The social contract in healthcare, particularly between providers and patients, especially that between physicians and patients—what might that look like, or need to look like, in the coming years?

I see collaborative health as the new social contract. I’m not sure that that patriarchal, hierarchical relationship has changed as much as we might be thinking. I remember writing things 30 years ago that everything would change, and the hierarchies would be totally gone. They haven’t disappeared, though. Your grandmother was probably just grateful to see a doctor. And there are still a lot of people in the country who are still grateful just to see a doctor.

So part of that issue involves socioeconomic class, of course?
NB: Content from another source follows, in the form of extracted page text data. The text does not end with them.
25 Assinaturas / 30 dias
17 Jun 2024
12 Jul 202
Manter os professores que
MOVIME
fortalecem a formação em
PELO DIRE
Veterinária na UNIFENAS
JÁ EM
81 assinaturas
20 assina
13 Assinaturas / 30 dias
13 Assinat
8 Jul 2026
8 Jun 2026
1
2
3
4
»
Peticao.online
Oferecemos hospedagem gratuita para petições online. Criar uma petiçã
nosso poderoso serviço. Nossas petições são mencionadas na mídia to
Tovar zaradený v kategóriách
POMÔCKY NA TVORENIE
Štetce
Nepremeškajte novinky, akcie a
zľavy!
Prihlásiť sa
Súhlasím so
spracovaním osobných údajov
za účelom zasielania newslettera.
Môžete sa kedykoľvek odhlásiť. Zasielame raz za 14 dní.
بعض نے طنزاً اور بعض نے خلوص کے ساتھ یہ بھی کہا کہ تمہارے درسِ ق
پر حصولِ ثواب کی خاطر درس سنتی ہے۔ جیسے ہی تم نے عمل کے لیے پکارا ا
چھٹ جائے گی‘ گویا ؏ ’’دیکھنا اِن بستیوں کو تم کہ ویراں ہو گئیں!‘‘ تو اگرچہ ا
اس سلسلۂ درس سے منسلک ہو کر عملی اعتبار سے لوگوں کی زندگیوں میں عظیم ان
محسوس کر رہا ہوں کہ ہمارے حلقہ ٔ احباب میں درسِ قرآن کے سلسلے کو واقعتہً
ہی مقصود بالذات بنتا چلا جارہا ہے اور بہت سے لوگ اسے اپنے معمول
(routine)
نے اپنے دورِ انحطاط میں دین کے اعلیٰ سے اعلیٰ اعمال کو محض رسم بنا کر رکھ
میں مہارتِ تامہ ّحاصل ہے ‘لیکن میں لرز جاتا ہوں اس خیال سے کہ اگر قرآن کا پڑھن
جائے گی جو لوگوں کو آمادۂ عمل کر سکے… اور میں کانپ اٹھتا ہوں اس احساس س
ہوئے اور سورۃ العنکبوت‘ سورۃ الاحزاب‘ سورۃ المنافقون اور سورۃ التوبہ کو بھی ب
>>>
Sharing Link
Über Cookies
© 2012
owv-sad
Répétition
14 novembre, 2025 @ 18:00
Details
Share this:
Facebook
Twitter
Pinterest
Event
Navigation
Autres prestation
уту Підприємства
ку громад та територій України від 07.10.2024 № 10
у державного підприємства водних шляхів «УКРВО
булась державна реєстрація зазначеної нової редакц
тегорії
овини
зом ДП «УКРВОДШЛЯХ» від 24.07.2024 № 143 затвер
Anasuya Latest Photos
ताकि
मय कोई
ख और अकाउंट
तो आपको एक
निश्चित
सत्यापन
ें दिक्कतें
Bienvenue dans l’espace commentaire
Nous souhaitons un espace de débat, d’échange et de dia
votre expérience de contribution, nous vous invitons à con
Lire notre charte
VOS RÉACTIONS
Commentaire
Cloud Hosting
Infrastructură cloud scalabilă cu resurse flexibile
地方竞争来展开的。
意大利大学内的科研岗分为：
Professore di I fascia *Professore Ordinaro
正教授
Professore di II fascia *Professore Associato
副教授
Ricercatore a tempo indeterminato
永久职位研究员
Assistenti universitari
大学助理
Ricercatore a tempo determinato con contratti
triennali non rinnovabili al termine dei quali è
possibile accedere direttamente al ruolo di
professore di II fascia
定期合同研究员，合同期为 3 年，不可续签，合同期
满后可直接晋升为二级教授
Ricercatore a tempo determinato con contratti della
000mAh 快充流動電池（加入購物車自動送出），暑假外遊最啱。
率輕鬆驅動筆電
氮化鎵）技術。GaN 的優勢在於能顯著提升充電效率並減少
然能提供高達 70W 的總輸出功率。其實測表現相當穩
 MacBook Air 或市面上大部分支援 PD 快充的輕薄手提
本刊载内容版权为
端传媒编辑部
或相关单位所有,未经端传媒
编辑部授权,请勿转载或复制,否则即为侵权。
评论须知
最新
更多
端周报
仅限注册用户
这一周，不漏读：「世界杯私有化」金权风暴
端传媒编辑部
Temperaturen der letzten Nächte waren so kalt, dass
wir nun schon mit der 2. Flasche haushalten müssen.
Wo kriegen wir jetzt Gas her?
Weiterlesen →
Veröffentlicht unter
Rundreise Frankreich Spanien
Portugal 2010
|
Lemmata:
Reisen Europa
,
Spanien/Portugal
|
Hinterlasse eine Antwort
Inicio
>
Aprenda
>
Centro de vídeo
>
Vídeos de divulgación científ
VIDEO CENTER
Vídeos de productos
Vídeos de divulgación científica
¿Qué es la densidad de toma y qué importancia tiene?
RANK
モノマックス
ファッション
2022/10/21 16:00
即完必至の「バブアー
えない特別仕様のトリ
Yes, absolutely. That said, I also absolutely agree that a new social contract is going to center around collaborative health. And an explicit one is needed. There’s a lot of talk about that, around Google, Facebook, Alexa. But the medical element is different. When organizations that have tremendous data analytics capabilities, are applying those to the problems of individual patients, that gives us both the potential for unprecedented breakthroughs in patient care, and for the unprecedented ability to manipulate people. The fact that I know everything about your Google searches, your purchasing and eating patterns, and I’m tracing your driving patterns—that can help me improve your health, but also control your life, and manipulate people. And even if the decisions are to your benefit, a social contract demands shared engagement and shared accountability, because that’s the social contract that medicine needs, to retain its soul—even if that doesn’t help increase the value of the IPO or the price-earnings ratio, or the amount of money you get back from meeting your obligations under an ACO contract.

How do you see physicians and other clinicians adapting to this new world?

I think the social contract is even more important, because the power of the individual doctor is often decreasing now. If more and more doctors will be employed, and operating under stricter rules of accountability, that’s good for patients, but the balance between accountability and autonomy is a balance we’ve got to find. And we should welcome Amazon, Apple, and Google—they have an incredible potential to disrupt HC for the better; but the individual doctor, just like the individual patient, is going to be powerless to set a new social contract on their own. That’s why we need a social contract that encompasses clinicians, patients, patient care organizations, payers, pharmaceuticals, and everyone. It may be to my benefit that my doctor is using an app to track population health issues, but with the blurring of lines between different types of organizations, things get complex. Information is power, and the information we’re gathering is extraordinarily powerful, and good things can go awry. So frankly, I see this new social contract as a protection for physicians, and as something that will ensure that the “therapeutic alliance” that doctors like to talk about, will remain strong, even as other boundaries dissolve. And whether my doctor is employed by an insurance company, a hospital, or is a solo practitioner, it should make no difference to certain kinds of relationships.